CR-AUSTRALIA. Recuerdos. Sergio Erick Ardón Ramírez

Xinia y yo vivimos experiencias muy ricas en nuestros peregrinares por el mundo. Ella como emigrante en Australia, yo como estudiante en USA. De esas experiencias hablamos esta mañana entre sorbo y sorbo de café. La verdad es que Xinia no toma café, toma té. Pero eso no altera nada de lo que paso a contarles. Ir a parar a Australia, si hoy sigue siendo un viaje duro, hace cincuenta años era casi cosa de locura. Y que ese viaje lo emprendiera una mujer joven que nunca había estado ni en Liberia ni en Limón, y que de inglés sabía lo que sé yo de chino, era una verdadera aventura. De aquí a Los Angeles, luego a Hawaii, pasando por las islas Fidji, para descender en Sidney, dos días de peregrinar.

Su papá, Macho Quesada, le había alertado de los peligros de aceptar algo de los extraños, y como todo el mundo era extraño, el único recuerdo que aún guarda es un abanico que le obsequió un chino que se sentó a su lado en el trayecto de Hawaii a las Islas Fidji.Cuenta Xinia que al llegar le preguntaron su procedencia, lo que a duras penas entendió, y ella dijo “yo vengo de Alajuela”. Le trajeron un mapa mundi para que señalara ese desconocido lugar. Cuando lograron ubicar a Alajuela en Costa Rica, quisieron profundizar la información y ella les aclaró que era hija de Macho Quesada, el hijo de Manuel Quesada que tenía una fábrica de kolas frente al mercado en Alajuela.

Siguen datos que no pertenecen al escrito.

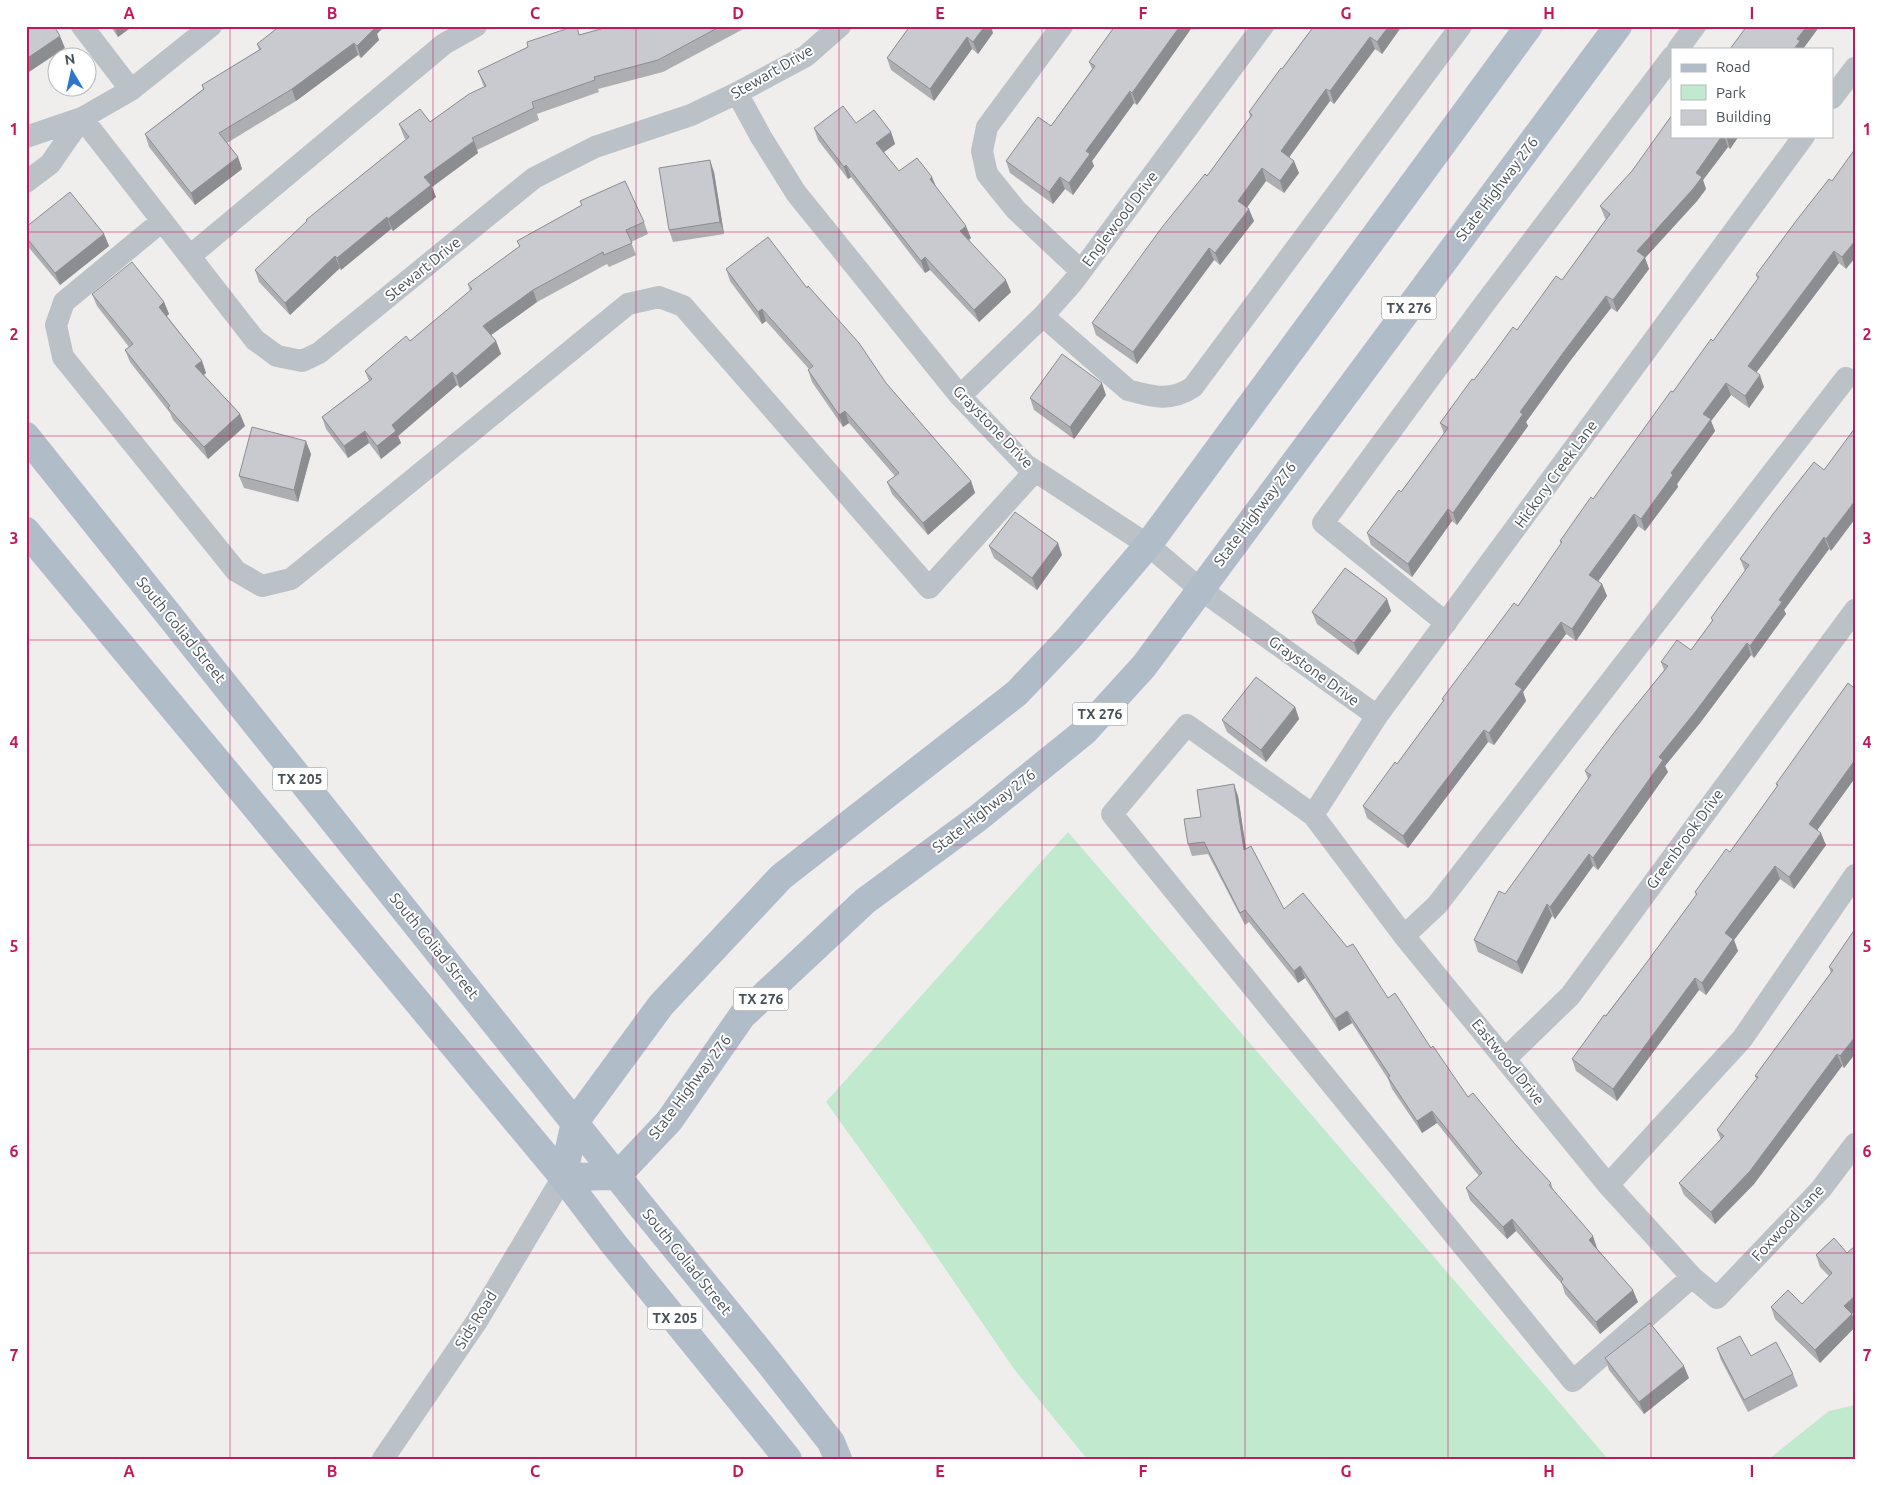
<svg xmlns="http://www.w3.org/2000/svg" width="1881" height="1485" viewBox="0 0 1881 1485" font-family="Ubuntu,sans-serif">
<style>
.green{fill:#c0e9ce}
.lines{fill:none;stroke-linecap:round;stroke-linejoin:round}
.minor{stroke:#bac2c8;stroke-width:22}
.major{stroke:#b0bdc9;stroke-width:28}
.wall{fill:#acaeb2}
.shaded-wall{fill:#8c8d91}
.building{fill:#c8cacf;stroke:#8c8d91}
.grid{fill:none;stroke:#c2185b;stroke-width:1;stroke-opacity:0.55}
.labels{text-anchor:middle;stroke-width:4;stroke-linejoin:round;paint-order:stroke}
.shield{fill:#fff;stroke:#7f858a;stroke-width:1}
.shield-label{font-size:14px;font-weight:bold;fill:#485158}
.street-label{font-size:15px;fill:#485158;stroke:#fff}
.neatline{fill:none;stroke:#c2185b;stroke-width:2}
.grid-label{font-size:16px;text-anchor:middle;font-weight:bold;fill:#c2185b}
</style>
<rect width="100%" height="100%" fill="#f0eded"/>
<!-- green -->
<path class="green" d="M1068,832l540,627h-521l-73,-90 -90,-131 -98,-136z
M1855,1405v54h-86l60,-48z"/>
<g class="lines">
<!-- minor -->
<path class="minor" d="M82,26l49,64
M1062,26l-75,101 -5,24 5,23 29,36 65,61
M1678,49l17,-23
M737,93l24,44 35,56 164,203 66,69 122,80 52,44 177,127
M1832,98l23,-30
M82,118l173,222 22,16 25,5 17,-8 215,-175 61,-31 96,-32 46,-22 69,-37 34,-30
M26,137l56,-19 49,-28 80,-64
M26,182l24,-18 32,-46
M162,221l-98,81 -8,23 7,32 173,214 26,15 29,-7 337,-275 31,-7 24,9 246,282 106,-117
M190,256l254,-212 32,-18
M1043,316l85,74c25,7 43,12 65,-3l268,-361
M960,396l83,-80 30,-34 190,-256
M1446,623l-123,-100 159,-216 190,-250
M1313,815l64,-99 427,-580
M1404,936l33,-31 409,-527
M1505,1059l65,-63 285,-386
M1608,1185l134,-146 113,-164
M1692,1277l-119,104 -461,-567 75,-89 126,90 91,121 204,249 84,92 25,21 104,-109 34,-45
M383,1459l94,-138 86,-144"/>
<!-- major -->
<path class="major" d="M26,436l615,770 129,158 61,78 7,17
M26,531l537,646 50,66 175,216
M563,1177l54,-1 52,-55 73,-105 123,-115 113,-83 106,-86 60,-66 474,-640
M563,1177l12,-55 86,-117 120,-128 236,-184 52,-55 79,-93 381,-519"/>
</g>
<!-- wall -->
<path class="wall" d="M110,26h23l-15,11z
M612,26h137l-86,46 -65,17 1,3 -62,22 2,6 -62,30 1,3 -46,34 4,10 -43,34 -2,-2 -50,41 -1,-2 -50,47 -31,-33 -4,-12 52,-48 -1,-2 100,-80 -2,-3 -5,-13 31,-2 54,-35 -6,-16 102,-36z
M910,26l83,7 -15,21 -6,-5 -38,52 -43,-31 -4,-12z
M1115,26h78l-56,79 -3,-2 -42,58 2,5 -21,29 -8,-6 -12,15 -43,-31 -4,-12 45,-35 41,-57 -3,-7z
M1314,26h88l-20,28 -7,-5 -41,55 -4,-3 -41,56 10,16 -15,20 -18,-12 -19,26 7,14 -34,44 -6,-5 -77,104 -41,-29 -4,-12 115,-147 43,-59 -1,-5z
M377,34l2,6 -18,18 -3,-3 -62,46 -69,42 11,14 4,12 -47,36 -46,-58 -4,-13 58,-45 -1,-4 57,-35 -2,-6z
M856,123l35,9 4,12 -11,8 15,19 37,16 35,51 -2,2 42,52 -32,30 -49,-52 -5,3 -74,-96 -3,2 -30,-39 -4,-12z
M1672,136h67l-9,13 -2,-2 -25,33 3,9 -9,12 -52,57 4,11 -32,43 -6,-4 -41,53 -44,61 2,4 -71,99 -5,-4 -40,56 -41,-32 -4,-12 34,-41 43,-58 -4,-11 34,-43 43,-50 45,-50 44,-61 -1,-1 -5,-12z
M714,172l10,62 -51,8 -4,-12z
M1829,179l17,90 -7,-6 -83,110 8,14 -15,21 -18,-13 -20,26 4,10 -38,53 1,3 -33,44 -7,-5 -40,55 4,3 5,12 -31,45 -10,-7 -43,58 3,9 -32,44 -6,-3 -80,106 -41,-30 -4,-12 34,-42 46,-63 -1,-2 76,-93 43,-62 -1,-3 33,-42 80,-107 40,-51 45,-62 -2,-4z
M644,222l4,12 -17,8 5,13 -27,12 -2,-3 -70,38 -46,33 5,6 5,13 -41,34 -3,-3 -59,51 3,7 -20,16 -12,-16 -21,15 -22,-29 -4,-12 47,-36 -4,-10 45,-30 60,-50 -2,-7 52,-37 -3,-6z
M26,227l78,7 5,12 -49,39 -34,-41z
M726,269l81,19 79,95 85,98 4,12 -47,42 -36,-41 -5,-12 8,-6 -46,-53 -6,4 -31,-45 -4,-12 1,-1 -43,-48 -4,3 -32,-43z
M92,294l72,8 5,12 -2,2 35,45 4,12 -2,2 36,39 5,12 -37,33 -35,-39 -3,-7 -40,-51 -5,-12 4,-3 -32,-41z
M1106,395l-32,44 -40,-29 -4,-12z
M311,454l-13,48 -54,-14 -5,-12z
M1814,462l17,89 -2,-2 -45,61 2,4 -32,44 -3,-3 -51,68 -35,43 3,6 -70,98 -5,-4 -38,53 -3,-3 -30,58 -44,-22 -4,-12 114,-161 -3,-8 79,-101 -3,-8 30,-12 21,-29 -1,-3 34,-47 -5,-12z
M989,546l73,9 -25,35 -43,-32z
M1387,599l4,12 -33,44 -41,-31 -5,-12z
M1855,684v94l-38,52 9,15 -32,44 -14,-10 -46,61 4,11 -32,44 -7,-5 -82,111 -41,-30 -4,-12 75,-97 49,-66 -1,-4 35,-40 47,-65 -1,-3z
M1295,707l4,12 -33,43 -39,-30 -5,-12z
M1238,796l8,52 38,61 104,89 43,50 37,49 47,47 36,39 2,7 85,112 -38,32 -35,-40 -3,-10 -46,-53 -9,8 -37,-39 -4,-12 13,-12 -42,-53 -15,10 -30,-44 -4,-10 -36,-56 -13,8 -34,-53 -7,5 -49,-61 -4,3 -37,-71 -16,2 -4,-12 13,-27z
M1855,929v125l-11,14 -2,-2 -88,118 -39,40 -31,-29 -5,-12 42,-43 -4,-10 40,-51 -2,-3 76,-103 -2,-6z
M1834,1238l18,76 3,7v6l-35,36 -45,-44 -4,-12 31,-3 27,-28 -9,-9 -4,-12z
M1717,1348l34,8 42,18 5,12 -50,26 -27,-52z
M1605,1358l84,20 -45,36 -35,-44z"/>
<!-- shaded-wall -->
<path class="shaded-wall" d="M114,26h19l-15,11z
M372,26h13l-8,8 2,6 -18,18 -4,-12z
M985,26h6l2,7 -15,21 -5,-12z
M1180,26h13l-56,79 -5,-12z
M1389,26h13l-20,28 -5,-12z
M1807,26h13l-17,23h-9l3,-10z
M60,36l5,12 -39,26v-15z
M967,37l5,12 -38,52 -4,-12z
M1370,37l5,12 -41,55 -4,-13z
M354,43l4,12 -62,46 -4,-12z
M1326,89l4,12 -45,62 -4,-12z
M1130,91l4,12 -42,58 2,5 -21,29 -4,-12 17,-32z
M891,132l4,12 -15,11 -4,-12z
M1722,136h2l4,11 -25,33 3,9 -9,12 -52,57 4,11 -32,43 -4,-12 24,-49z
M1726,136h13l-9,13z
M474,141l4,12 -46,34 4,10 -43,34 -5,-12 36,-42z
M238,157l4,12 -47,36 -4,-12z
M710,160l4,12 10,62 -4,-12z
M1294,161l5,12 -15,20 -4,-12z
M846,165l5,12 -3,2 -4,-12z
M1262,168l4,13 -23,32 -5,-12z
M932,177l5,12 -7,-10z
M1060,177l5,12 -12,15 -4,-12z
M1249,209l5,12 -34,44 -5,-12z
M387,217l4,12 -50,41 -4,-12z
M966,226l5,12 -6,5 -5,-12z
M104,234l5,12 -49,39 -5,-12z
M1855,241v17l-9,11 -4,-12z
M1209,248l5,12 -77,104 -4,-12z
M1834,251l5,12 -87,115 -4,-12z
M335,256l5,12 -50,47 -5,-12z
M925,257l5,13 -5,3 -4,-12z
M1006,280l5,12 -32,30 -5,-12z
M533,290l4,12 -50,36 -4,-12z
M1606,296l5,12 -41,53 -44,61 2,4 -71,99 -4,-12 67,-101 46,-63z
M164,302l5,12 -6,5 -4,-12z
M762,309l4,12 -4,3 -4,-12z
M496,341l5,13 -41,34 -4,-12z
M202,361l4,12 -6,5 -5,-12z
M452,372l5,13 -59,51 3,7 -20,16 -4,-13 15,-21z
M1760,375l4,12 -15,21 -4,-12z
M1102,383l4,12 -32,44 -4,-12z
M1726,383l5,12 -20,26 4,10 -38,53 1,3 -33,44 -4,-12 30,-46 32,-59z
M845,411l4,12 -6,4 -4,-12z
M240,414l5,12 -37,33 -4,-12z
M365,431l4,12 -21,15 -4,-12z
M306,441l5,13 -13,48 -4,-12z
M971,481l4,12 -47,42 -5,-12z
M1855,501v18l-24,32 -5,-12z
M1448,509l4,12 -40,56 -4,-13z
M1634,514l4,12 -44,61 -5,-12z
M1824,537l5,12 -45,61 2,4 -32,44 -4,-12 29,-46z
M1058,543l4,12 -25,35 -5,-12z
M1602,584l5,12 -31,45 -4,-12z
M1387,599l4,12 -33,44 -4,-12z
M1561,622l5,12 -43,58 3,9 -32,44 -5,-12 26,-49z
M1747,643l4,12 -51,68 -35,43 3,6 -70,98 -5,-12 66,-101z
M1295,707l4,12 -33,43 -5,-12z
M1484,730l4,12 -80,106 -5,-12z
M1855,760v18l-42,58 -4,-12z
M1234,784l4,12 10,66 -4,-12z
M1821,833l5,12 -32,44 -5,-12z
M1589,854l4,12 -38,53 -5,-12z
M1775,866l5,13 -46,61 4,11 -32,44 -4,-12 23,-50z
M1547,904l5,12 -30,58 -5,-12z
M1300,966l5,12 -7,5 -4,-12z
M1695,978l4,12 -82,111 -4,-12z
M1347,1011l5,12 -13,8 -4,-12z
M1855,1037v17l-11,14 -4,-12z
M1837,1054l5,12 -88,118 -39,40 -4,-12z
M1432,1111l5,12 -15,10 -5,-12z
M1512,1219l4,12 -9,8 -4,-12z
M1593,1236l4,12 -4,4 -4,-12z
M1633,1290l5,12 -38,32 -4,-12z
M1855,1296v16l-3,2 3,7v6l-35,36 -5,-13 29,-44z
M1684,1366l5,12 -45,36 -5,-12z"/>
<!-- building -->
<path class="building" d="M26,26h28l6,10 -34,23z
M280,26h93l2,2 -18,18 -3,-3 -62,46 -73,44 19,24 -47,36 -46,-59 59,-45 -2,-4 59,-36 -4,-5z
M575,26h2l2,9 33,-9h109l-63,34 -64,17 1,3 -63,22 2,6 -62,30 2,3 -50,36 7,8 -43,34 -1,-2 -50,41 -2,-2 -50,47 -30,-33 52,-49 -1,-1 103,-83 -10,-13 21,-15 10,13 39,-28 17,-8 -8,-15 50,-24 -1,-5z
M910,26h75l-12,16 -6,-5 -37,52 -43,-31z
M1115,26h65l-48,67 -2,-2 -44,60 4,3 -21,29 -9,-6 -11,15 -43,-31 32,-44 13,9 44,-60 -6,-4z
M1314,26h75l-12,16 -7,-5 -40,54 -4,-2 -45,62 13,10 -14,20 -18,-13 -24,33 11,8 -34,44 -6,-5 -76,104 -41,-29 71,-97 42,-52 2,2 45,-61 -3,-3 32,-44 1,1z
M1747,26h60l-10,13 3,2 -6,8h-64z
M843,106l13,17 18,-13 17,22 -15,11 23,28 18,-13 15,19 -2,2 36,47 -6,5 46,49 -32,30 -49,-53 -4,4 -75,-96 -2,2 -30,-39z
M1672,115v21h50l-26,37 6,4 -9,12 -56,62 8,6 -32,43 -7,-4 -40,53 -46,63 3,2 -70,99 -5,-4 -40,55 -41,-31 32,-43 2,2 47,-64 -8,-5 32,-44 2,1 39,-53 4,3 39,-54 6,4 48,-66 -10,-8 32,-35z
M1855,149v92l-13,16 -8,-6 -86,115 12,9 -15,21 -19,-13 -23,31 8,5 -40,54 2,2 -32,44 -7,-5 -45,61 13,9 -30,45 -11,-7 -46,62 7,5 -33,44 -5,-3 -81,106 -40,-30 32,-44 2,2 47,-64 -2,-1 72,-96 4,3 44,-64 -2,-1 31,-44 2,2 78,-108 2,1 38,-53 2,2 46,-64 -3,-2 40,-54 33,-42 3,2z
M710,160l10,62 -51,8 -10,-62z
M625,181l19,41 -18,8 6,13 -28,12 -1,-3 -70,38 -50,36 13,15 -40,35 -4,-4 -60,53 4,6 -19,15 -12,-15 -21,15 -22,-29 50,-38 -7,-8 41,-35 4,5 62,-52 -4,-5 52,-38 -3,-5 65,-36 -2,-4z
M70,192l34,42 -49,39 -29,-36v-10z
M768,237l39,51 1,-2 51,57 27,40 85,98 -48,42 -36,-41 12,-9 -54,-62 -6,4 -31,-45 5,-4 -51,-57 -4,3 -32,-43z
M132,262l32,40 -5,5 43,54 -7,5 45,48 -36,33 -36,-39 2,-2 -45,-56 8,-6 -41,-50z
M1062,354l40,29 -32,44 -40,-29z
M252,427l54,14 -12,49 -55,-14z
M1855,428v73l-29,38 -2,-2 -45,63 3,2 -32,44 -3,-3 -51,68 -37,46 4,3 -70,98 -4,-4 -39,53 -3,-3 -30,58 -43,-22 25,-49 6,3 86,-119 -6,-4 34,-45 49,-60 -7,-4 16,-22 14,10 22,-30 -2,-2 38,-53 -9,-6 33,-45 41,-52 10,8z
M1015,512l43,31 -26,35 -43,-32z
M1345,568l42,31 -33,44 -42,-31z
M1256,677l39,30 -34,43 -39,-30z
M1848,683l5,4 2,-3v76l-46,64 12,9 -32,44 -14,-11 -50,67 8,6 -31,44 -7,-5 -82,111 -41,-30 32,-44 2,1 41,-54 50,-68 -2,-2 31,-43 4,3 48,-67 -2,-1z
M1234,784l10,66 7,-4 33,63 19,-16 44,54 6,-3 35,54 7,-5 36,55 2,-2 35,51 5,-4 42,51 36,39 -2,2 44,51 -4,4 44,50 -37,32 -35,-40 2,-3 -51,-60 -9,8 -37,-39 16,-15 -50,-62 -15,10 -29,-44 2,-1 -43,-65 -12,8 -35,-53 -6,5 -49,-61 -5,3 -36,-71 -16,2 -4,-25 17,-2 -4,-27z
M1855,929v108l-15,19 -3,-2 -87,117 -39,41 -32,-29 45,-47 -7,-6 41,-53 -3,-1 78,-106 -4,-3z
M1834,1238l13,15 8,-7v50l-11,10 8,8 -37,36 -44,-43 17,-17 14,14 30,-31 -16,-18z
M1650,1323l34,43 -45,36 -34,-44z
M1740,1336l11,20 25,-14 17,32 -49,26 -27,-52z"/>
<!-- grid -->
<path class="grid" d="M230,26v1433M433,26v1433M636,26v1433M839,26v1433M1042,26v1433M1245,26v1433M1448,26v1433M1651,26v1433M26,232h1829M26,436h1829M26,640h1829M26,845h1829M26,1049h1829M26,1253h1829"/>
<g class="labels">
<!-- shield labels -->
<g class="shield">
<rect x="1381.5" y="296.5" width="55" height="23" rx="4"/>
<rect x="1072.5" y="702.5" width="55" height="23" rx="4"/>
<rect x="272.5" y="767.5" width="55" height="23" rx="4"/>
<rect x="733.5" y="987.5" width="55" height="23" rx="4"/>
<rect x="647.5" y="1306.5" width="55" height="23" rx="4"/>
</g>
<g class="shield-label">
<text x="1409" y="313">TX 276</text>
<text x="1100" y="719">TX 276</text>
<text x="300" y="784">TX 205</text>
<text x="761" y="1004">TX 276</text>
<text x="675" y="1323">TX 205</text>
</g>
<!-- street labels -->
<g class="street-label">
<text transform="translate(772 72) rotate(-30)" y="5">Stewart Drive</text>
<text transform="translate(1497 189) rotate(-53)" y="5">State Highway 276</text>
<text transform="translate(1120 219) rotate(-53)" y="5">Englewood Drive</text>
<text transform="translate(423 269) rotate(-39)" y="5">Stewart Drive</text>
<text transform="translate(993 427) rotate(46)" y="5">Graystone Drive</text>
<text transform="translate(1556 474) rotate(-54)" y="5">Hickory Creek Lane</text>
<text transform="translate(1255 514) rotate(-53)" y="5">State Highway 276</text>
<text transform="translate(181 630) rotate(51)" y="5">South Goliad Street</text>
<text transform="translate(1314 671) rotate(36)" y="5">Graystone Drive</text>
<text transform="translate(984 811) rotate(-38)" y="5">State Highway 276</text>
<text transform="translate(1685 839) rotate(-54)" y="5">Greenbrook Drive</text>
<text transform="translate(434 946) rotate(51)" y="5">South Goliad Street</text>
<text transform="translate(1508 1062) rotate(51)" y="5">Eastwood Drive</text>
<text transform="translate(690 1087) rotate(-53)" y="5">State Highway 276</text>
<text transform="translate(1788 1223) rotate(-47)" y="5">Foxwood Lane</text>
<text transform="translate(687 1262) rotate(51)" y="5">South Goliad Street</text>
<text transform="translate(476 1320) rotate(-58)" y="5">Sids Road</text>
</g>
</g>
<!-- border -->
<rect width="1881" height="1485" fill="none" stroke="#ffffff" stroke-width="55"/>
<!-- legend -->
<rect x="1671" y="48" width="162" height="90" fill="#ffffff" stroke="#b6b9bc"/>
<rect x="1681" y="64" width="25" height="8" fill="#b0bdc9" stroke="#b6b9bc"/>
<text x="1716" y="72" font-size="15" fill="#485158">Road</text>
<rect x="1681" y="85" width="25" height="15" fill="#c0e9ce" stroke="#b6b9bc"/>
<text x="1716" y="98" font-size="15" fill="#485158">Park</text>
<rect x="1681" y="110" width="25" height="15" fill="#c8cacf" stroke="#b6b9bc"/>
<text x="1716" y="122" font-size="15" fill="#485158">Building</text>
<!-- north arrow -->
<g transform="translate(72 72) rotate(351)"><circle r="24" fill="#ffffff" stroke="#b6b9bc"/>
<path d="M0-4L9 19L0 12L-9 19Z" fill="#2d77ca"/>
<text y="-8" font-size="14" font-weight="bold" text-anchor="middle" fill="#485158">N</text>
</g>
<rect x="28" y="28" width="1826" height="1430" class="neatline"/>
<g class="grid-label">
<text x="129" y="19">A</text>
<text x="332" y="19">B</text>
<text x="535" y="19">C</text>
<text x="738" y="19">D</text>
<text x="940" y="19">E</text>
<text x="1143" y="19">F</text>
<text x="1346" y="19">G</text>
<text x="1549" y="19">H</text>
<text x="1752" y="19">I</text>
<text x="14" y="135">1</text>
<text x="1867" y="135">1</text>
<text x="14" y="340">2</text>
<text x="1867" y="340">2</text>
<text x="14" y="544">3</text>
<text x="1867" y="544">3</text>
<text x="14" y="748">4</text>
<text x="1867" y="748">4</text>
<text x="14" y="952">5</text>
<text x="1867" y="952">5</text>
<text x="14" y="1157">6</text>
<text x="1867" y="1157">6</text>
<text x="14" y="1361">7</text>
<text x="1867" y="1361">7</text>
<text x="129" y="1477">A</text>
<text x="332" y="1477">B</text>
<text x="535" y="1477">C</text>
<text x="738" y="1477">D</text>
<text x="940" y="1477">E</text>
<text x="1143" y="1477">F</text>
<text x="1346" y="1477">G</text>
<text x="1549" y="1477">H</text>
<text x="1752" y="1477">I</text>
</g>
</svg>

Superado este primer escollo, Xinia, ayudada por amigos ticos que conoció a través de su marido, que fungía de cónsul en Sidney, consiguió trabajo en una fábrica de corbatas, cuyo dueño era un lituano, cetrino y de ancho bigote negro.

Este lituano parecía estar embelesado, puesto que el aspecto de esta nueva obrera de su fábrica precaria, era muy diferente al de las demás obreras mal pagadas, que explotaba. Todas ellas mujeres mayores, rollizas, envueltas en ropas negras, venidas de Grecia y Turquía. Entre aquel tumulto de trapos negros y caras de necesidad, una mujer delgada como una espina, que llegaba al trabajo, sonriente, vistiendo una escandalosa minifalda, con botas altas de cuero, con sus ojos azules y su pelo castaño recogido en cola de caballo, que más que al trabajo parecía que iba a una recepción, y que decía venir de algún confín perdido de la América Latina, no dejaba de inquietar al lituano, y sobre todo a su esposa, que no sabía entender tanto interés de su marido por la obrera menos hábil y diligente.

Esta experiencia de trabajo duró poco, no podía durar mucho más. Un año entero estuvo llevando esa doble e insólita vida. Obrera fabril- se hizo de otros trabajos- durante el día, y en la noche, a menudo asistente a recepciones y fiestas del cuerpo diplomático.De inglés poco aprendió, no fue posible, en las clases nocturnas se dormía, si conoció una que otra palabra de griego y de turco, y la colonia costarricense, numerosa, todo se lo resolvía. Con los australianos, tanto los aborígenes, tratados como basura, o los de origen británico, distantes y poco comunicativos, ninguna relación pudo desarrollar. Cuenta Xinia que al cabo de un año dijo, “basta ya”, bastante por la aventura, e hizo el viaje de regreso a la acogedora Alajuela, donde la esperaban sus tres hijas pequeñas , su madre, Macho Quesada, y algunos más.